8 Ways Your EHR Can Do the Hard Work for You

  1. Streamlined documentation: Because physicians and nurses spend a great deal of time documenting patient encounters and entering information throughout their day, streamlining documentation efficiency can alleviate time spent on administrative tasks and give providers more face-time with their patients. To achieve a streamlined documentation experience, hospitals should leverage templates where possible, utilizing their EHR to automate tasks and evaluate ways to simplify documentation and order entry.
  2. Hosted and managed systems: A hosted EHR solution can not only alleviate the burden and expense of internal IT teams, but it can also offer additional cybersecurity protections and result in less downtime to EHR end-users like physicians, nurses, and other hospital staff.
  3. Efficient clinical workflows: An EHR designed to enhance patient care and safety while delivering an exceptional experience should be based on the natural workflow of clinicians. Effective and efficient clinical workflow designs promote optimal operational and financial efficiencies, while helping meet healthcare regulatory requirements. 
  4. Revenue cycle management: A hospital’s primary function is to provide excellent care, but that can’t exactly happen if your organization has sub-par financial and revenue cycle performance. A comprehensive revenue cycle system improves cash flow and financial performance, reduces denied claims, facilitates charge capture, and communicates more effectively with patients, employers, and payers. In addition, financial performance can be drastically improved by establishing process improvement and visibility into your A/R.
  5. Simple scheduling services and care coordination: Care coordination for patients is an imperfect system, but a scheduling feature can streamline the entire process for patients and healthcare professionals. With an easy-to-use scheduling platform, providers can schedule a patient’s follow-up appointments and upcoming hospital procedures without delay. Even better, hospitals can also schedule a patient’s follow-up care with providers and have the ability to share clinical information across platforms. 
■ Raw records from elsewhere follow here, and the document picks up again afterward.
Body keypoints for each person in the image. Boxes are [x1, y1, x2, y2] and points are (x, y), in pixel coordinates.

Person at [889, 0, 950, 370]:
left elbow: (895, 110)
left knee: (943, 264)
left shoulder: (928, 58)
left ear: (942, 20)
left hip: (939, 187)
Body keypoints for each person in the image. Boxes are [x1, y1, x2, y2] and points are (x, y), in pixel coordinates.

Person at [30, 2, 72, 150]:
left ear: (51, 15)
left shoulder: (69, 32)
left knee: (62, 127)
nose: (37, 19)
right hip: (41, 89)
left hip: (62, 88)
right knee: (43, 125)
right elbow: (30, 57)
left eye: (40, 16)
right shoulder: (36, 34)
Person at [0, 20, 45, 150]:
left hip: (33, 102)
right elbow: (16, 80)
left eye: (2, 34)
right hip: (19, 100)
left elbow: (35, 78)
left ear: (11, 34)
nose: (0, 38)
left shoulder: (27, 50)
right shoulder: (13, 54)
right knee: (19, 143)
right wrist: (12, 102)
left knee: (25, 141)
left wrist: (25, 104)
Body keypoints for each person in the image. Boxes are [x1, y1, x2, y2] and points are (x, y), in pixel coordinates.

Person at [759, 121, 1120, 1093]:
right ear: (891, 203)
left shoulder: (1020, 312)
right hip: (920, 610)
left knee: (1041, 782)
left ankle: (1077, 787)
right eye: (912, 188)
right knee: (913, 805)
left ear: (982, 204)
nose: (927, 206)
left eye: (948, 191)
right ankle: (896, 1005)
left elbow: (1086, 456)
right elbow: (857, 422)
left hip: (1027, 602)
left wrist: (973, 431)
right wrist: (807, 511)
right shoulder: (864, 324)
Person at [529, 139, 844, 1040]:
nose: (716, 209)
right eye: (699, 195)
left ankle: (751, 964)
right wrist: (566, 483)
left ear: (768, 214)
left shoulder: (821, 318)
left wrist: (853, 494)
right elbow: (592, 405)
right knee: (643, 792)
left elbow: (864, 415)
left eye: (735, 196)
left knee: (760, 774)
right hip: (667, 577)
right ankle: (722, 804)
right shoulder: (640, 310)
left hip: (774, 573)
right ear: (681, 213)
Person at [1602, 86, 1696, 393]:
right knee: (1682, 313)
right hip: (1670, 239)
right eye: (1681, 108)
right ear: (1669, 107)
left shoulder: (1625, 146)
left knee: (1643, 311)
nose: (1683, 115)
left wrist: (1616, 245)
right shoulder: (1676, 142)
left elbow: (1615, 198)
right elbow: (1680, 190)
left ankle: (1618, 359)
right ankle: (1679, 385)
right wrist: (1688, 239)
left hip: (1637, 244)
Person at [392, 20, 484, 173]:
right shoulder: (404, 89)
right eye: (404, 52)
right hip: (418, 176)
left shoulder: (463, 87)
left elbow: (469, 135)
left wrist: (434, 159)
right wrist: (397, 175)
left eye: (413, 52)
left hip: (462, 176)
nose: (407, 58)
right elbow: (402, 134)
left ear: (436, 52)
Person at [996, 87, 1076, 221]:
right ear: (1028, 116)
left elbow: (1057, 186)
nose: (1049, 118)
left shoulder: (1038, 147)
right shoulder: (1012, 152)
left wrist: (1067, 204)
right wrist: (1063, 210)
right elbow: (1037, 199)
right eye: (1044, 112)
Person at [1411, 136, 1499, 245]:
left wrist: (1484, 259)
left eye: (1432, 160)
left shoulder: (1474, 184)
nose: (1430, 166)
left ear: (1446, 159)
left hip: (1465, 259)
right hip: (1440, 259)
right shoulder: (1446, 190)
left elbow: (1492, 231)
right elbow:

  6. Easy communication between providers and patients: EHR patient portals offer patients and caregivers secure, online access to their personal health records and tools to interact with their healthcare providers. Patients can use their portal to view lab results, request medication refills, send messages to physicians, and upload documents. Similarly, provider portals allow clinicians the ability to review patient records and more easily communicate with patients. 
  7. Enhance patient safety: Advanced EHR technology should promote key patient safety considerations through clinical decision support that is embedded into a facility’s natural workflows. Specifically, honing in on preventing diagnostic errors—or the mistakes and failures in the diagnostic process leading to a missed or delayed diagnosis—is essential. Furthermore, the right EHRs can better equip your organization to avoid some of the systemic causes of diagnostic error, including inadequate communication, an inefficient work system, lack of safety culture, and limited performance data. 
  8. Counteract physician burnout: Physician burnout can contribute to medical errors, problems with care quality, and even cause physicians to leave the practice. Some basic features of an EHR can help physicians fight fatigue, specifically though customizable systems, streamlined documentation with time-saving features, and software optimization to maximize the physician experience and reduce administrative burdens.

Regardless of the size or specialty of your healthcare organization, one thing’s for sure: EHRs should be working hard and improving your overall flexibility and efficiency. If you think you could do better, then it might be time to upgrade your EHR and those ill-fitting running shoes.